● **Problem to work on**: Each entry should be set down again verbatim, with the images omitted.

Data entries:
^^^^^^^^^^^^^^^^
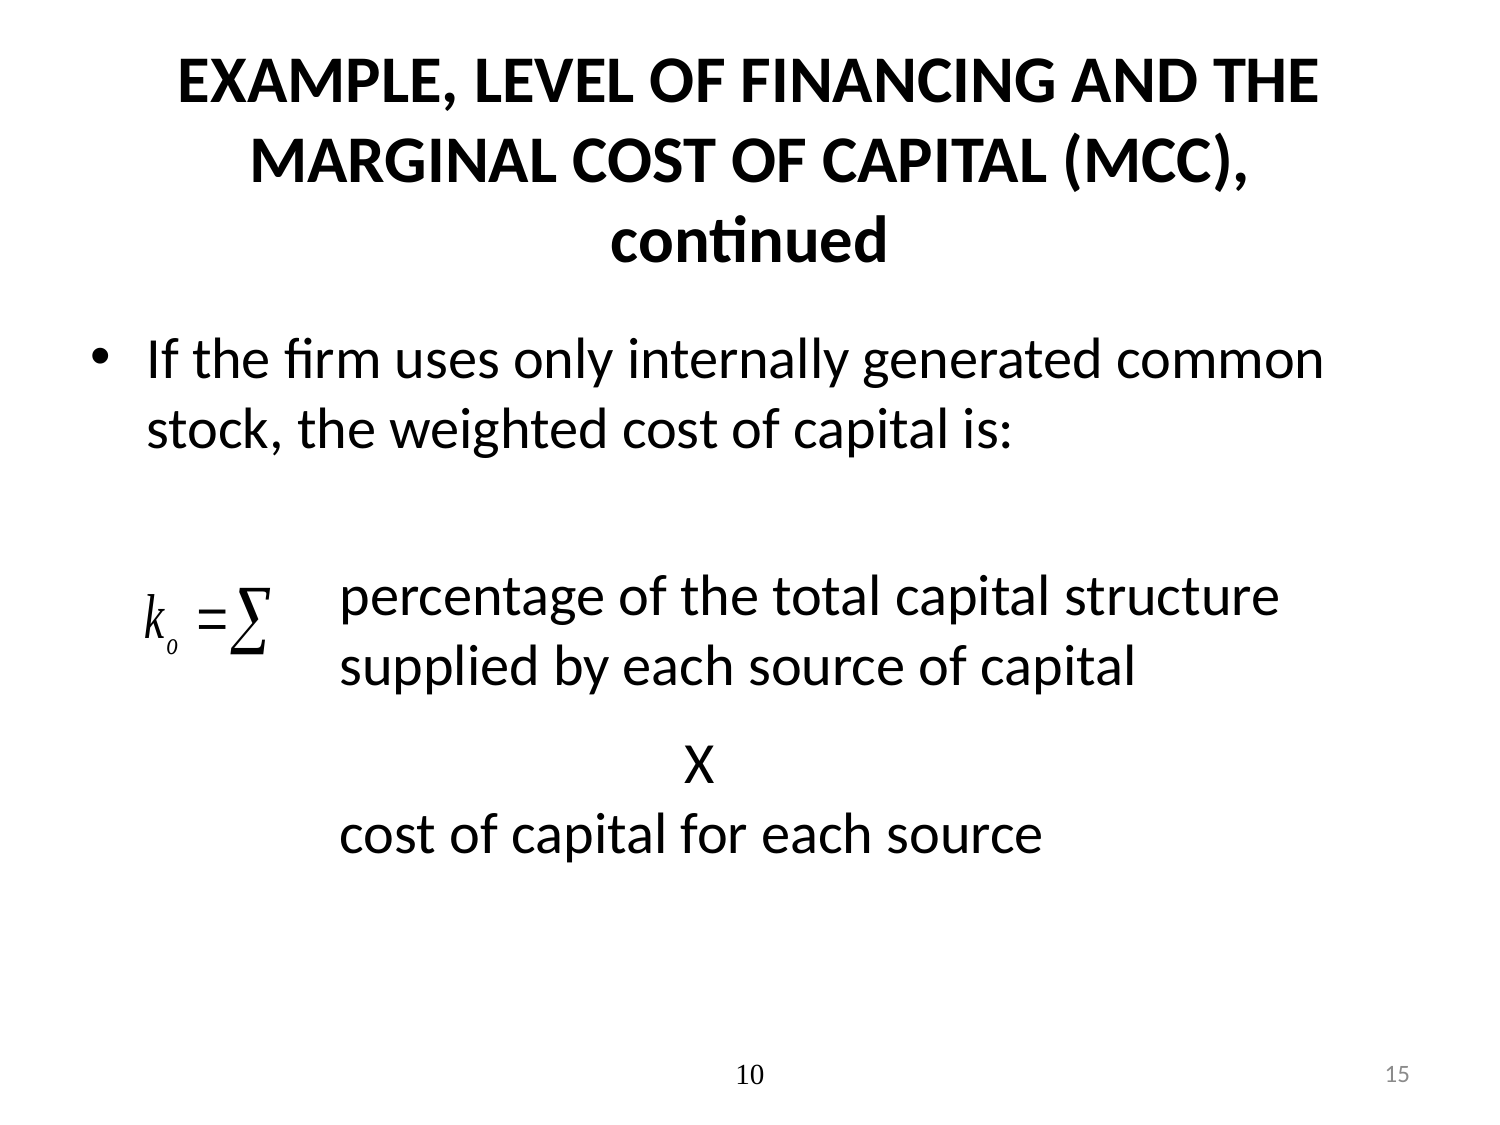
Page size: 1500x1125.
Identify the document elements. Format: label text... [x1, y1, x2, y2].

list If the firm uses only internally generated common stock, the weighted cost of capital is: [75, 312, 1425, 1055]
slide_number 15 [1074, 1055, 1425, 1103]
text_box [137, 574, 305, 671]
footer 10 [512, 1055, 988, 1103]
title EXAMPLE, LEVEL OF FINANCING AND THE MARGINAL COST OF CAPITAL (MCC), continued [112, 24, 1388, 288]
text_box percentage of the total capital structure supplied by each source of capital X cost of capital for each source [324, 549, 1500, 873]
^^^^^^^^^^^^^^^^
● **Response to this exercise**:
Page size: 1500x1125.
Identify the document elements. Format: label text... [x1, y1, x2, y2].

list If the firm uses only internally generated common stock, the weighted cost of capital is: [75, 312, 1425, 1055]
slide_number 15 [1074, 1055, 1425, 1103]
text_box [137, 574, 305, 671]
footer 10 [512, 1055, 988, 1103]
title EXAMPLE, LEVEL OF FINANCING AND THE MARGINAL COST OF CAPITAL (MCC), continued [112, 24, 1388, 288]
text_box percentage of the total capital structure supplied by each source of capital X cost of capital for each source [324, 549, 1500, 873]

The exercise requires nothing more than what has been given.